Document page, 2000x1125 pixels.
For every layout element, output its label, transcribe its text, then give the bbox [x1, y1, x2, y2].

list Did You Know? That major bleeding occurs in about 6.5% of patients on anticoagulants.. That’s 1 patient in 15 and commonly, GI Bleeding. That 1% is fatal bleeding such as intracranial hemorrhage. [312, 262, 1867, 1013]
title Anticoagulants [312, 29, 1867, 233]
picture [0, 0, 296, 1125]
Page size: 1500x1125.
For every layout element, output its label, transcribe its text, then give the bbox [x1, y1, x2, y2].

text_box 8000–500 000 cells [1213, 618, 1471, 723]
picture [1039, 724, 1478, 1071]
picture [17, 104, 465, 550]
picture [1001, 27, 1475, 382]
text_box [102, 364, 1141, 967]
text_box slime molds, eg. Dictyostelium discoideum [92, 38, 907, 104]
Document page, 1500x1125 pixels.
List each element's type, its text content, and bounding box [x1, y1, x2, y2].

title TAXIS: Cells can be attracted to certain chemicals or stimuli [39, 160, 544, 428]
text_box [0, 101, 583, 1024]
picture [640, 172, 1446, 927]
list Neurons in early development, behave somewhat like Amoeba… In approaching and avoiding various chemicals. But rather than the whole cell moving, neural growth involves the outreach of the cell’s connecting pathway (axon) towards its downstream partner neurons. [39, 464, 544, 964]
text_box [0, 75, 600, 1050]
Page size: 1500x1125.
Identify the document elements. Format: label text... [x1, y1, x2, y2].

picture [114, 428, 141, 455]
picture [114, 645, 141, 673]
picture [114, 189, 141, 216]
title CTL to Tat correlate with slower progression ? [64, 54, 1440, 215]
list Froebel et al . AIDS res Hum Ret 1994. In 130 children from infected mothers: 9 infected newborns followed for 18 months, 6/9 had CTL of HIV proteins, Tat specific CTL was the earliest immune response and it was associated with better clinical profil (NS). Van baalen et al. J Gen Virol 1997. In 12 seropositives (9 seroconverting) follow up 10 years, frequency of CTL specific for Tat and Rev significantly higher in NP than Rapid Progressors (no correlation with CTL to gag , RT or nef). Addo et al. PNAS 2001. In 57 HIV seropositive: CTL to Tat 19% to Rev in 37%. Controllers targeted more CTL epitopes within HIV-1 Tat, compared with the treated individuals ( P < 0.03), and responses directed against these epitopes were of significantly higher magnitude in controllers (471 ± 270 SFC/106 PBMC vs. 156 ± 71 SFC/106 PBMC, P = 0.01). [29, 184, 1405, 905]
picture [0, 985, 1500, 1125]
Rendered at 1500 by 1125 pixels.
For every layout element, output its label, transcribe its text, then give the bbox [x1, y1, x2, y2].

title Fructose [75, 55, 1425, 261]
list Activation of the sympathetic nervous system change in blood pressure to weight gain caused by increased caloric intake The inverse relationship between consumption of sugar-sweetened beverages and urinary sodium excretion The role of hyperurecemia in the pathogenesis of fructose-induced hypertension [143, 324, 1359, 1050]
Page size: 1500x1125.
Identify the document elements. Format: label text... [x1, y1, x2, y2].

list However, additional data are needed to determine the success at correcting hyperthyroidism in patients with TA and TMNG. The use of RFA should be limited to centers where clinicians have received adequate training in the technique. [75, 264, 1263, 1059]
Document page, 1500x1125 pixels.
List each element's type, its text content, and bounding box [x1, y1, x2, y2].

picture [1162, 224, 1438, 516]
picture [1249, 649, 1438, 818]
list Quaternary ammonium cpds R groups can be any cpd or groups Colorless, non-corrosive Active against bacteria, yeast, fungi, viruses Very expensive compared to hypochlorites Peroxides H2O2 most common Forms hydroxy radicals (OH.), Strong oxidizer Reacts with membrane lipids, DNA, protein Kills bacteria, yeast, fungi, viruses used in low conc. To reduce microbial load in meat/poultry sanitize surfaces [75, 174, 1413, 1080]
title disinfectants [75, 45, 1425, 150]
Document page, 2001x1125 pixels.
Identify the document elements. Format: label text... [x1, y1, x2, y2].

:::

▸ **PROMPT**
Set down the whole listing once more, exactly as it appears.

▸ **WRITTEN SOLUTION**
Document page, 2000x1125 pixels.
For every layout element, output its label, transcribe its text, then give the bbox [x1, y1, x2, y2].

list Did You Know? That major bleeding occurs in about 6.5% of patients on anticoagulants.. That’s 1 patient in 15 and commonly, GI Bleeding. That 1% is fatal bleeding such as intracranial hemorrhage. [312, 262, 1867, 1013]
title Anticoagulants [312, 29, 1867, 233]
picture [0, 0, 296, 1125]
Page size: 1500x1125.
For every layout element, output its label, transcribe its text, then give the bbox [x1, y1, x2, y2].

text_box 8000–500 000 cells [1213, 618, 1471, 723]
picture [1039, 724, 1478, 1071]
picture [17, 104, 465, 550]
picture [1001, 27, 1475, 382]
text_box [102, 364, 1141, 967]
text_box slime molds, eg. Dictyostelium discoideum [92, 38, 907, 104]
Document page, 1500x1125 pixels.
List each element's type, its text content, and bounding box [x1, y1, x2, y2].

title TAXIS: Cells can be attracted to certain chemicals or stimuli [39, 160, 544, 428]
text_box [0, 101, 583, 1024]
picture [640, 172, 1446, 927]
list Neurons in early development, behave somewhat like Amoeba… In approaching and avoiding various chemicals. But rather than the whole cell moving, neural growth involves the outreach of the cell’s connecting pathway (axon) towards its downstream partner neurons. [39, 464, 544, 964]
text_box [0, 75, 600, 1050]
Page size: 1500x1125.
Identify the document elements. Format: label text... [x1, y1, x2, y2].

picture [114, 428, 141, 455]
picture [114, 645, 141, 673]
picture [114, 189, 141, 216]
title CTL to Tat correlate with slower progression ? [64, 54, 1440, 215]
list Froebel et al . AIDS res Hum Ret 1994. In 130 children from infected mothers: 9 infected newborns followed for 18 months, 6/9 had CTL of HIV proteins, Tat specific CTL was the earliest immune response and it was associated with better clinical profil (NS). Van baalen et al. J Gen Virol 1997. In 12 seropositives (9 seroconverting) follow up 10 years, frequency of CTL specific for Tat and Rev significantly higher in NP than Rapid Progressors (no correlation with CTL to gag , RT or nef). Addo et al. PNAS 2001. In 57 HIV seropositive: CTL to Tat 19% to Rev in 37%. Controllers targeted more CTL epitopes within HIV-1 Tat, compared with the treated individuals ( P < 0.03), and responses directed against these epitopes were of significantly higher magnitude in controllers (471 ± 270 SFC/106 PBMC vs. 156 ± 71 SFC/106 PBMC, P = 0.01). [29, 184, 1405, 905]
picture [0, 985, 1500, 1125]
Rendered at 1500 by 1125 pixels.
For every layout element, output its label, transcribe its text, then give the bbox [x1, y1, x2, y2].

title Fructose [75, 55, 1425, 261]
list Activation of the sympathetic nervous system change in blood pressure to weight gain caused by increased caloric intake The inverse relationship between consumption of sugar-sweetened beverages and urinary sodium excretion The role of hyperurecemia in the pathogenesis of fructose-induced hypertension [143, 324, 1359, 1050]
Page size: 1500x1125.
Identify the document elements. Format: label text... [x1, y1, x2, y2].

list However, additional data are needed to determine the success at correcting hyperthyroidism in patients with TA and TMNG. The use of RFA should be limited to centers where clinicians have received adequate training in the technique. [75, 264, 1263, 1059]
Document page, 1500x1125 pixels.
List each element's type, its text content, and bounding box [x1, y1, x2, y2].

picture [1162, 224, 1438, 516]
picture [1249, 649, 1438, 818]
list Quaternary ammonium cpds R groups can be any cpd or groups Colorless, non-corrosive Active against bacteria, yeast, fungi, viruses Very expensive compared to hypochlorites Peroxides H2O2 most common Forms hydroxy radicals (OH.), Strong oxidizer Reacts with membrane lipids, DNA, protein Kills bacteria, yeast, fungi, viruses used in low conc. To reduce microbial load in meat/poultry sanitize surfaces [75, 174, 1413, 1080]
title disinfectants [75, 45, 1425, 150]
Document page, 2001x1125 pixels.
Identify the document elements. Format: label text... [x1, y1, x2, y2].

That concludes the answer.